(Saved data entries)
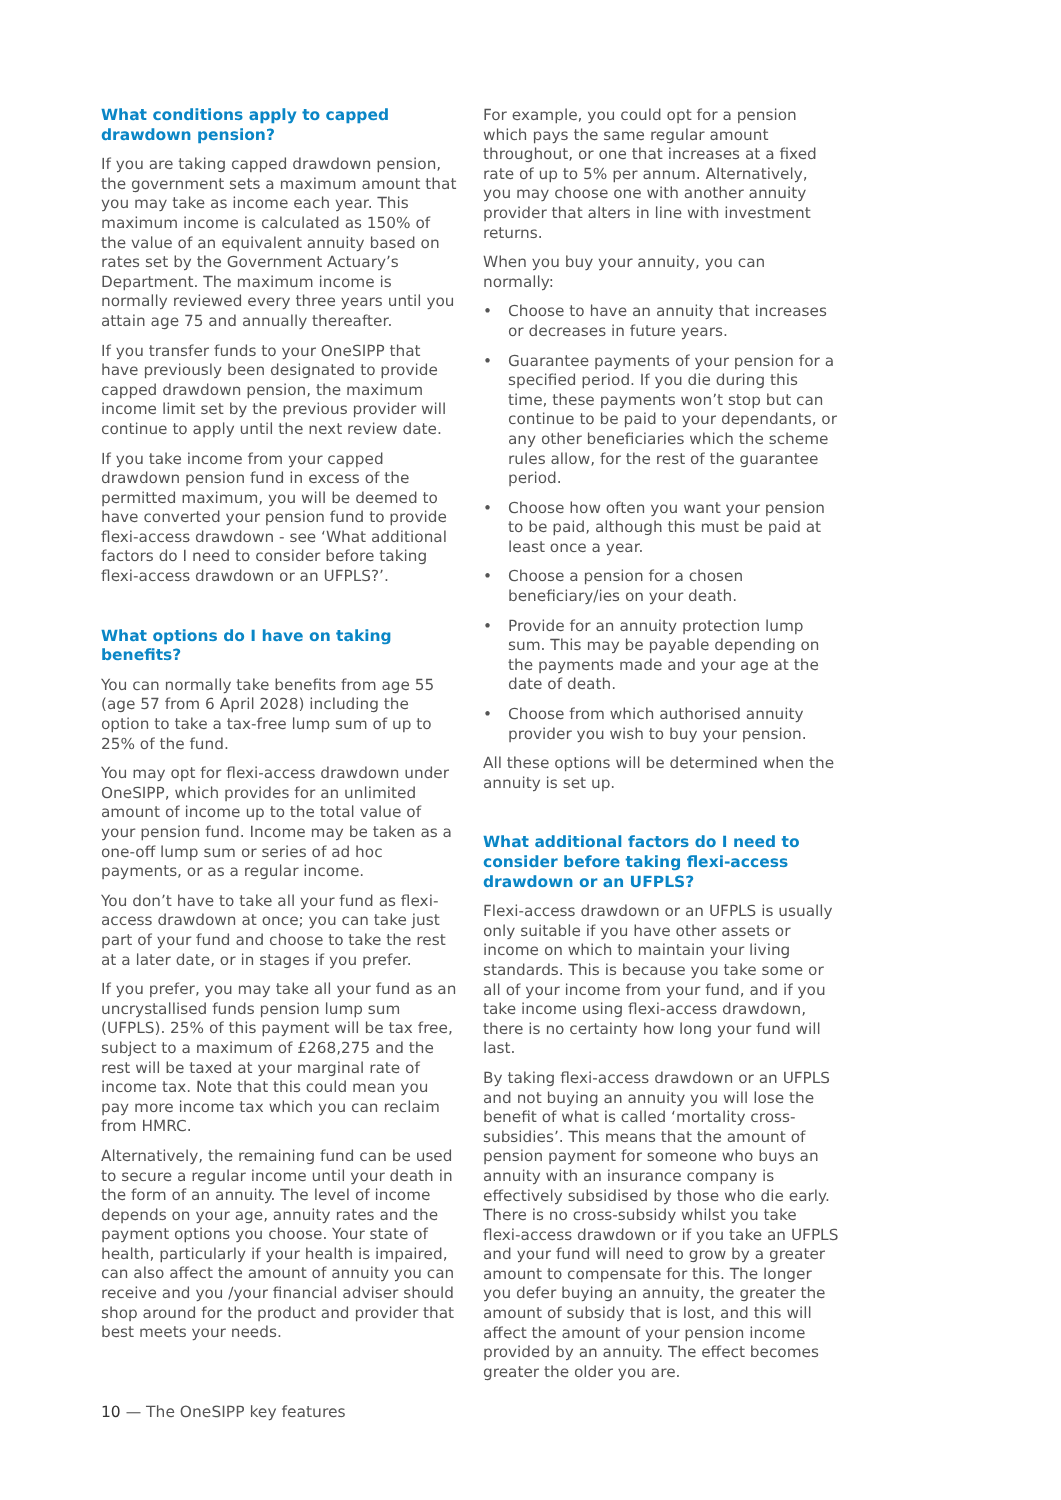What conditions apply to capped drawdown pension?
If you are taking capped drawdown pension, the government sets a maximum amount that you may take as income each year. This maximum income is calculated as 150% of the value of an equivalent annuity based on rates set by the Government Actuary’s Department. The maximum income is normally reviewed every three years until you attain age 75 and annually thereafter.
If you transfer funds to your OneSIPP that have previously been designated to provide capped drawdown pension, the maximum income limit set by the previous provider will continue to apply until the next review date.
If you take income from your capped drawdown pension fund in excess of the permitted maximum, you will be deemed to have converted your pension fund to provide flexi-access drawdown - see ‘What additional factors do I need to consider before taking flexi-access drawdown or an UFPLS?’.
What options do I have on taking benefits?
You can normally take benefits from age 55 (age 57 from 6 April 2028) including the option to take a tax-free lump sum of up to 25% of the fund.
You may opt for flexi-access drawdown under OneSIPP, which provides for an unlimited amount of income up to the total value of your pension fund. Income may be taken as a one-off lump sum or series of ad hoc payments, or as a regular income.
You don’t have to take all your fund as flexi-access drawdown at once; you can take just part of your fund and choose to take the rest at a later date, or in stages if you prefer.
If you prefer, you may take all your fund as an uncrystallised funds pension lump sum (UFPLS). 25% of this payment will be tax free, subject to a maximum of £268,275 and the rest will be taxed at your marginal rate of income tax. Note that this could mean you pay more income tax which you can reclaim from HMRC.
Alternatively, the remaining fund can be used to secure a regular income until your death in the form of an annuity. The level of income depends on your age, annuity rates and the payment options you choose. Your state of health, particularly if your health is impaired, can also affect the amount of annuity you can receive and you /your financial adviser should shop around for the product and provider that best meets your needs.
For example, you could opt for a pension which pays the same regular amount throughout, or one that increases at a fixed rate of up to 5% per annum. Alternatively, you may choose one with another annuity provider that alters in line with investment returns.
When you buy your annuity, you can normally:
• Choose to have an annuity that increases or decreases in future years.
• Guarantee payments of your pension for a specified period. If you die during this time, these payments won’t stop but can continue to be paid to your dependants, or any other beneficiaries which the scheme rules allow, for the rest of the guarantee period.
• Choose how often you want your pension to be paid, although this must be paid at least once a year.
• Choose a pension for a chosen beneficiary/ies on your death.
• Provide for an annuity protection lump sum. This may be payable depending on the payments made and your age at the date of death.
• Choose from which authorised annuity provider you wish to buy your pension.
All these options will be determined when the annuity is set up.
What additional factors do I need to consider before taking flexi-access drawdown or an UFPLS?
Flexi-access drawdown or an UFPLS is usually only suitable if you have other assets or income on which to maintain your living standards. This is because you take some or all of your income from your fund, and if you take income using flexi-access drawdown, there is no certainty how long your fund will last.
By taking flexi-access drawdown or an UFPLS and not buying an annuity you will lose the benefit of what is called ‘mortality cross-subsidies’. This means that the amount of pension payment for someone who buys an annuity with an insurance company is effectively subsidised by those who die early. There is no cross-subsidy whilst you take flexi-access drawdown or if you take an UFPLS and your fund will need to grow by a greater amount to compensate for this. The longer you defer buying an annuity, the greater the amount of subsidy that is lost, and this will affect the amount of your pension income provided by an annuity. The effect becomes greater the older you are.
10 — The OneSIPP key features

**Action item**
Would you retype exactly the lines above, from the line with "You don’t have" to the line with "in future years.", with both end lines kept and nothing more?

**Written answer**
You don’t have to take all your fund as flexi-access drawdown at once; you can take just part of your fund and choose to take the rest at a later date, or in stages if you prefer.
If you prefer, you may take all your fund as an uncrystallised funds pension lump sum (UFPLS). 25% of this payment will be tax free, subject to a maximum of £268,275 and the rest will be taxed at your marginal rate of income tax. Note that this could mean you pay more income tax which you can reclaim from HMRC.
Alternatively, the remaining fund can be used to secure a regular income until your death in the form of an annuity. The level of income depends on your age, annuity rates and the payment options you choose. Your state of health, particularly if your health is impaired, can also affect the amount of annuity you can receive and you /your financial adviser should shop around for the product and provider that best meets your needs.
For example, you could opt for a pension which pays the same regular amount throughout, or one that increases at a fixed rate of up to 5% per annum. Alternatively, you may choose one with another annuity provider that alters in line with investment returns.
When you buy your annuity, you can normally:
• Choose to have an annuity that increases or decreases in future years.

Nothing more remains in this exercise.